--- Vorliegender Text ---
• • •

# Problem mit JasperReport



## Azrahel (29. Mai 2006)

Einen wunderschönen guten Morgen erstmal. 

Ich hab da ein Problem, und zwar hätt mein Chef gern das wir mal Reporte mit Jasper machen. Und nach kurzer Suche im Netz hat ich dann auch so ziemlich alles zusammen. 

nun klappts aber nicht :-( war klar. 

Die JavaKlasse:

```
package reports;

import java.util.HashMap;

import net.sf.jasperreports.engine.*;

public class FirstReport {
	   public static void main(String[] args) {
	      JasperReport jasperReport;
	      JasperPrint jasperPrint;
	      HashMap parameter = new HashMap ();
	      parameter.put("aParameter", "Hallo Welt");
	      
	      try {
			jasperReport = JasperCompileManager.compileReport("C:/javaifai/eclipse 3.1/workspace/AREA51/reports/FirstReport.jrxml");
	    	jasperPrint = JasperFillManager.fillReport(jasperReport, parameter, new JREmptyDataSource());
	    	JasperExportManager.exportReportToPdfFile(jasperPrint, "C:/javaifai/eclipse 3.1/workspace/AREA51/reports/output.pdf");
			} catch (JRException e) {
				System.err.println(e);
			}

	   }
	}
```
Die ReportDatei:

```
<?xml version="1.0" encoding="UTF-8"  ?>
<!DOCTYPE jasperReport PUBLIC "//JasperReports//DTD Report Design//EN" "http://jasperreports.sourceforge.net/dtds/jasperreport.dtd">
<jasperReport name="FirstReport">

 <parameter name="aParameter" class="java.lang.String"/>

 <detail>
  <band height="200">
   <textField >
    <reportElement x="200" y="60" width="200" height="50" />      
    <textElement><font size="36"/></textElement>
    <textFieldExpression class="java.lang.String"><![CDATA[$P{aParameter}]]></textFieldExpression>
   </textField>
  </band>
 </detail>

</jasperReport>
```

Die Fehlermeldung:
net.sf.jasperreports.engine.JRException: Error compiling report java source files : C:\javaifai\eclipse 3.1\workspace\Area51\FirstReport_1148891890515_959132.java 

Und das wars dann auch schon. nicht sehr aufschlussreich für nen Jasper-Anfänger. Kann mir da jemand nen Tip geben bitte?

• • •

--- Zu bearbeitende Aufgaben ---
- 1) Nenne alle Klassennamen im Java-Code des Forenbeitrags zu JasperReport, die mit „J“ beginnen.
- 2) Prüfe anhand des Forenbeitrags zu JasperReport, ob die folgenden Aussagen zutreffen, und belege jede Entscheidung mit einem wörtlichen Zitat: (a) Der Parameter „aParameter“ erhält im Java-Code den Wert „Hallo Welt“. (b) Das Band im Detailbereich hat die Höhe 100. (c) Der fertige Bericht wird als PDF-Datei exportiert.
- 3) Gib aus dem Forenbeitrag zu JasperReport den Abschnitt wörtlich wieder, der mit „## Azrahel (29.“ beginnt und bis einschließlich „ziemlich alles zusammen.“ reicht.

--- Angezeigte Daten ---
• • •

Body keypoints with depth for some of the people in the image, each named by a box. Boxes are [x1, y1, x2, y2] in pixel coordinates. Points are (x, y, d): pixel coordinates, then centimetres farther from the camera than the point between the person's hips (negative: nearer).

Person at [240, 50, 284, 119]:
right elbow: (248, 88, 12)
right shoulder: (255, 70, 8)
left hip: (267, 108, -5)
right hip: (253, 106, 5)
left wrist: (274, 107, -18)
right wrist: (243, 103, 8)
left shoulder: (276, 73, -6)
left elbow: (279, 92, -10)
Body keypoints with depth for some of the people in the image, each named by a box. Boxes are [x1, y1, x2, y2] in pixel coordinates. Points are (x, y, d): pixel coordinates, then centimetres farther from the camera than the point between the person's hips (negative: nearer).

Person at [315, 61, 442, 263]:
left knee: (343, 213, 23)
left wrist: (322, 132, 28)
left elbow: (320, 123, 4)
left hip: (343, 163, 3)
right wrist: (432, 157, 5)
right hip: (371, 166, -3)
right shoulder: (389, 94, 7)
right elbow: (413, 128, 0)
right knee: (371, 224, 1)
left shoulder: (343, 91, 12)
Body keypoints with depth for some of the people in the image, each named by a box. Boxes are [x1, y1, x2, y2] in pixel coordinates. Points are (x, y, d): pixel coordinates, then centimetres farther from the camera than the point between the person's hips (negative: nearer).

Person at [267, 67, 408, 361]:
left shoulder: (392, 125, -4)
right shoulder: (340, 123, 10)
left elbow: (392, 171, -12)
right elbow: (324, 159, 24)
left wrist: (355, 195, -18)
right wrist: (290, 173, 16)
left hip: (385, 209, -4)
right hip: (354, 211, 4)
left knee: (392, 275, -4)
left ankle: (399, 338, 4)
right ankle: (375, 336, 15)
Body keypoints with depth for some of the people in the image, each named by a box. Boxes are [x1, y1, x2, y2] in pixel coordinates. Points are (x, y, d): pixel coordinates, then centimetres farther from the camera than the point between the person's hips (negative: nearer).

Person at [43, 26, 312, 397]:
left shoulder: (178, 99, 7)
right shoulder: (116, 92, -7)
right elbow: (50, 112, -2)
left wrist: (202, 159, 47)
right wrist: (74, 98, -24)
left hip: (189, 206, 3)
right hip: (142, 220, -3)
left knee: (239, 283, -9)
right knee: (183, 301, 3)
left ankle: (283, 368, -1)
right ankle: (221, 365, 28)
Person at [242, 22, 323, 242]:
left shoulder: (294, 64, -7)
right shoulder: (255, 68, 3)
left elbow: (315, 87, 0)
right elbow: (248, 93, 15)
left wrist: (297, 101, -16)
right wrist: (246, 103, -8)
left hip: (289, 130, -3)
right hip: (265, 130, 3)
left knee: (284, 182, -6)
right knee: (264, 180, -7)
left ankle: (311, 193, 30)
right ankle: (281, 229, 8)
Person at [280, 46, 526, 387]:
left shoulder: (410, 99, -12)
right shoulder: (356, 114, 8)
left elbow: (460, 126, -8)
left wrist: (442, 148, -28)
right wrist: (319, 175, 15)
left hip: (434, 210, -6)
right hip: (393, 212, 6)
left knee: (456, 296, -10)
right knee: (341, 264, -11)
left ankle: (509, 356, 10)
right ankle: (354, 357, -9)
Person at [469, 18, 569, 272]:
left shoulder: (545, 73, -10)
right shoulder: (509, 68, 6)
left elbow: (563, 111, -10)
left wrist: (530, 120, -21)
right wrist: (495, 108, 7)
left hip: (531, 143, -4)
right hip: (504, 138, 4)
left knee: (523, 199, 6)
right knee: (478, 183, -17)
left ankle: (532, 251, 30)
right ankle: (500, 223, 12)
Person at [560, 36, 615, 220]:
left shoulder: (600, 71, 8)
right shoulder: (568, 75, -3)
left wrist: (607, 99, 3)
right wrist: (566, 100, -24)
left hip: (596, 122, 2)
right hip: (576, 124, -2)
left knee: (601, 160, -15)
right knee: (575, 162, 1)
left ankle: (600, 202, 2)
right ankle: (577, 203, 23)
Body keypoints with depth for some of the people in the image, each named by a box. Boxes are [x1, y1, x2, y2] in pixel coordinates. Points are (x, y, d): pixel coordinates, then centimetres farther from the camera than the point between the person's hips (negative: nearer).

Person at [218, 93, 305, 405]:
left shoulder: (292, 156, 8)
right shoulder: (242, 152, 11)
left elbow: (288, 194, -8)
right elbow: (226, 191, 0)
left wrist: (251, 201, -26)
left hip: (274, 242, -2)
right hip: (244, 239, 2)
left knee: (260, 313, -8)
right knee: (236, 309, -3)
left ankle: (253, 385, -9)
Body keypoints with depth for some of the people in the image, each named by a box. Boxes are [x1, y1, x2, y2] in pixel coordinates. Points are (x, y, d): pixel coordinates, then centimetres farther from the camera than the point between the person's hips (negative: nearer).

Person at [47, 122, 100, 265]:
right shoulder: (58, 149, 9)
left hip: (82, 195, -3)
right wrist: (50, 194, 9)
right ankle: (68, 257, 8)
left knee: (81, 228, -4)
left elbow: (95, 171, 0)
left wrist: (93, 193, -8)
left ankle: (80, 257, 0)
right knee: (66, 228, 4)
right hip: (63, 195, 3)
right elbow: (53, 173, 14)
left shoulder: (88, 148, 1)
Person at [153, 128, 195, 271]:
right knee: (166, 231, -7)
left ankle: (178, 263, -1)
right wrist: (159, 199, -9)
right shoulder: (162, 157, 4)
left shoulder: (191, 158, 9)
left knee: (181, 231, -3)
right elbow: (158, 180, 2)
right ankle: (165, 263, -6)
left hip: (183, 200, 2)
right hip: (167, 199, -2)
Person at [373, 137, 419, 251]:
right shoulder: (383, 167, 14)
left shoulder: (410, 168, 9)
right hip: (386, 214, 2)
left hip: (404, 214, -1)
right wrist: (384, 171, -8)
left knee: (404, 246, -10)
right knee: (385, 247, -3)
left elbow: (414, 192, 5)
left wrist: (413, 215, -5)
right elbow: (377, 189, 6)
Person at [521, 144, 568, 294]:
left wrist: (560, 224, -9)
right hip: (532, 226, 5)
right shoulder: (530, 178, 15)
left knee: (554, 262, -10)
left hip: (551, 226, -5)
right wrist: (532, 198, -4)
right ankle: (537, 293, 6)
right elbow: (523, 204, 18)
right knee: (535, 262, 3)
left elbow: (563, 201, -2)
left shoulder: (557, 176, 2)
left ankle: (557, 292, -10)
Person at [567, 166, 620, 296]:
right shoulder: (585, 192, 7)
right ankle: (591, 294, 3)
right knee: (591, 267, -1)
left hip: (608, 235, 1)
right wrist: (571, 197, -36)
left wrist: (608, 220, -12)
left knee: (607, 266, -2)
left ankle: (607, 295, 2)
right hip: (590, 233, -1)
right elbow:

• • •

--- Lösungen ---
- 1) JasperReport, JasperPrint, JasperCompileManager, JasperFillManager, JREmptyDataSource, JasperExportManager, JRException

- 2)
(a) Ja: „parameter.put("aParameter", "Hallo Welt");“
(b) Nein: „<band height="200">“
(c) Ja: „JasperExportManager.exportReportToPdfFile“

- 3)
## Azrahel (29. Mai 2006)

Einen wunderschönen guten Morgen erstmal. 

Ich hab da ein Problem, und zwar hätt mein Chef gern das wir mal Reporte mit Jasper machen. Und nach kurzer Suche im Netz hat ich dann auch so ziemlich alles zusammen.